Relaxing on the ground.

Wandering about the yawning landscape, waiting for 6:15 to tick in.

Mr. Everywhere, father/entrepreneur/businessman/lawyer/baseball scout-organizer-leader (and former School Board member) Scott Zeidman, steps out from behind home plate.

For clarity’s sake, it took 3½ minutes to explain the context of last evening’s season opener between the Mets and the Athletics.

“This is a Westside Baseball Group Westchester Babe Ruth Official Title team,” said Mr. Zeidman, pausing neither for comma nor breath.

When the subject is baseball, Mr. Zeidman rolls.

“Westchester Babe Ruth has been around for 55 years,” he says. “But rather than changing the name, we put in an oversight group called Westside Baseball that covers Westchester Babe Ruth and Westside Pony, which includes Culver City, Cheviot Hills, Westchester, and surrounding communities.”

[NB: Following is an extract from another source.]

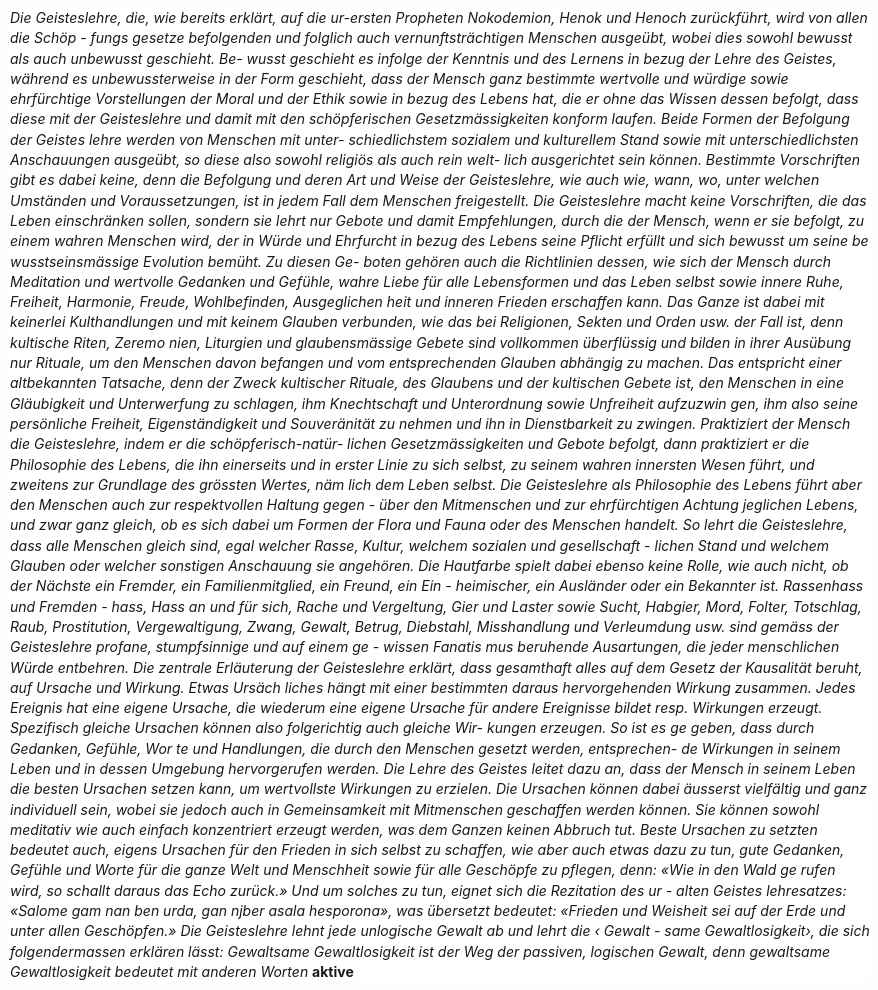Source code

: _Die Geisteslehre, die, wie bereits erklärt, auf die ur-ersten Propheten_ _Nokodemion, Henok und Henoch zurückführt, wird von allen die Schöp -_ _fungs gesetze befolgenden und folglich auch vernunftsträchtigen Menschen_ _ausgeübt, wobei dies sowohl bewusst als auch unbewusst geschieht. Be-_ _wusst geschieht es infolge der Kenntnis und des Lernens in bezug der Lehre_ _des Geistes, während es unbewussterweise in der Form geschieht, dass_ _der Mensch ganz bestimmte wertvolle und würdige sowie ehrfürchtige_ _Vorstellungen der Moral und der Ethik sowie in bezug des Lebens hat, die_ _er ohne das Wissen dessen befolgt, dass diese mit der Geisteslehre und_ _damit mit den schöpferischen Gesetzmässigkeiten konform laufen. Beide_ _Formen der Befolgung der Geistes lehre werden von Menschen mit unter-_ _schiedlichstem sozialem und kulturellem Stand sowie mit unterschiedlichsten_ _Anschauungen ausgeübt, so diese also sowohl religiös als auch rein welt-_ _lich ausgerichtet sein können. Bestimmte Vorschriften gibt es dabei keine,_ _denn die Befolgung und deren Art und Weise der Geisteslehre, wie auch_ _wie, wann, wo, unter welchen Umständen und Voraussetzungen, ist in_ _jedem Fall dem Menschen freigestellt._ _Die Geisteslehre macht keine Vorschriften, die das Leben einschränken_ _sollen, sondern sie lehrt nur Gebote und damit Empfehlungen, durch die_ _der Mensch, wenn er sie befolgt, zu einem wahren Menschen wird, der_ _in Würde und Ehrfurcht in bezug des Lebens seine Pflicht erfüllt und sich_ _bewusst um seine be wusstseinsmässige Evolution bemüht. Zu diesen Ge-_ _boten gehören auch die Richtlinien dessen, wie sich der Mensch durch_ _Meditation und wertvolle Gedanken und Gefühle, wahre Liebe für alle_ _Lebensformen und das Leben selbst sowie innere Ruhe, Freiheit, Harmonie,_ _Freude, Wohlbefinden, Ausgeglichen heit und inneren Frieden erschaffen_ _kann. Das Ganze ist dabei mit keinerlei Kulthandlungen und mit keinem_ _Glauben verbunden, wie das bei Religionen, Sekten und Orden usw. der_ _Fall ist, denn kultische Riten, Zeremo nien, Liturgien und glaubensmässige_ _Gebete sind vollkommen überflüssig und bilden in ihrer Ausübung nur Rituale,_ _um den Menschen davon befangen und vom entsprechenden Glauben_ _abhängig zu machen. Das entspricht einer altbekannten Tatsache, denn_ _der Zweck kultischer Rituale, des Glaubens und der kultischen Gebete ist,_ _den Menschen in eine Gläubigkeit und Unterwerfung zu schlagen, ihm_ _Knechtschaft und Unterordnung sowie Unfreiheit aufzuzwin gen, ihm also_ _seine persönliche Freiheit, Eigenständigkeit und Souveränität zu nehmen_ _und ihn in Dienstbarkeit zu zwingen._ _Praktiziert der Mensch die Geisteslehre, indem er die schöpferisch-natür-_ _lichen Gesetzmässigkeiten und Gebote befolgt, dann praktiziert er die_ _Philosophie des Lebens, die ihn einerseits und in erster Linie zu sich selbst,_ _zu seinem wahren innersten Wesen führt, und zweitens zur Grundlage des_ _grössten Wertes, näm lich dem Leben selbst. Die Geisteslehre als Philosophie_ _des Lebens führt aber den Menschen auch zur respektvollen Haltung gegen -_ _über den Mitmenschen und zur ehrfürchtigen Achtung jeglichen Lebens,_ _und zwar ganz gleich, ob es sich dabei um Formen der Flora und Fauna_ _oder des Menschen handelt. So lehrt die Geisteslehre, dass alle Menschen_ _gleich sind, egal welcher Rasse, Kultur, welchem sozialen und gesellschaft -_ _lichen Stand und welchem Glauben oder welcher sonstigen Anschauung_ _sie angehören. Die Hautfarbe spielt dabei ebenso keine Rolle, wie auch_ _nicht, ob der Nächste ein Fremder, ein Familienmitglied, ein Freund, ein Ein -_ _heimischer, ein Ausländer oder ein Bekannter ist. Rassenhass und Fremden -_ _hass, Hass an und für sich, Rache und Vergeltung, Gier und Laster sowie_ _Sucht, Habgier, Mord, Folter, Totschlag, Raub, Prostitution, Vergewaltigung,_ _Zwang, Gewalt, Betrug, Diebstahl, Misshandlung und Verleumdung usw._ _sind gemäss der Geisteslehre profane, stumpfsinnige und auf einem ge -_ _wissen Fanatis mus beruhende Ausartungen, die jeder menschlichen Würde_ _entbehren._ _Die zentrale Erläuterung der Geisteslehre erklärt, dass gesamthaft alles_ _auf dem Gesetz der Kausalität beruht, auf Ursache und Wirkung. Etwas_ _Ursäch liches hängt mit einer bestimmten daraus hervorgehenden Wirkung_ _zusammen. Jedes Ereignis hat eine eigene Ursache, die wiederum eine_ _eigene Ursache für andere Ereignisse bildet resp. Wirkungen erzeugt._ _Spezifisch gleiche Ursachen können also folgerichtig auch gleiche Wir-_ _kungen erzeugen. So ist es ge geben, dass durch Gedanken, Gefühle, Wor te_ _und Handlungen, die durch den Menschen gesetzt werden, entsprechen-_ _de Wirkungen in seinem Leben und in dessen Umgebung hervorgerufen_ _werden._ _Die Lehre des Geistes leitet dazu an, dass der Mensch in seinem Leben_ _die besten Ursachen setzen kann, um wertvollste Wirkungen zu erzielen._ _Die Ursachen können dabei äusserst vielfältig und ganz individuell sein,_ _wobei sie jedoch auch in Gemeinsamkeit mit Mitmenschen geschaffen_ _werden können. Sie können sowohl meditativ wie auch einfach konzentriert_ _erzeugt werden, was dem Ganzen keinen Abbruch tut. Beste Ursachen_ _zu setzten bedeutet auch, eigens Ursachen für den Frieden in sich selbst_ _zu schaffen, wie aber auch etwas dazu zu tun, gute Gedanken, Gefühle_ _und Worte für die ganze Welt und Menschheit sowie für alle Geschöpfe_ _zu pflegen, denn: «Wie in den Wald ge rufen wird, so schallt daraus das_ _Echo zurück.» Und um solches zu tun, eignet sich die Rezitation des ur -_ _alten Geistes lehresatzes: «Salome gam nan ben urda, gan njber asala_ _hesporona», was übersetzt bedeutet: «Frieden und Weisheit sei auf der_ _Erde und unter allen Geschöpfen.»_ _Die Geisteslehre lehnt jede unlogische Gewalt ab und lehrt die ‹ Gewalt -_ _same Gewaltlosigkeit›, die sich folgendermassen erklären lässt:_ _Gewaltsame Gewaltlosigkeit ist der Weg der passiven, logischen Gewalt,_ _denn gewaltsame Gewaltlosigkeit bedeutet mit anderen Worten_ **aktive**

Last summer, Westchester’s 14-year-old All-Star team made it to the World Series, finishing third in the country.

Can the players repeat?

“I think that all three, the 13-year-old team, the 14-year-old team and the 15-year-old team have excellent opportunities to go very far this year,” Mr. Zeidman said.

“It is on a level where we have added Culver City to what was Westchester, Cheviot Hills, Inglewood – I mean, to add in 40, 50, 60 kids is incredible.”

Playing on weekends, the boys will race through 13 games in the first half of the league schedule and 10 in the second – and then the playoffs start in mid-June.

During the league season, the three age groups play together. They move onto separate teams when all-star competition begins.

Last season, Mr. Zeidman explained that the Culver City forerunner of the present incarnation, the Culver City Juniors (mainly13- and 14-year-olds), played in a four-team league.

“It was good competition,” he said, “but it wasn’t as good as what it is now. A hundred kids in the league now with another 75 coming for the second half of the season, an incredible group of kids, managers and support from the community.

“This league of 10 teams is a melting pot of communities, and we use four different fields.”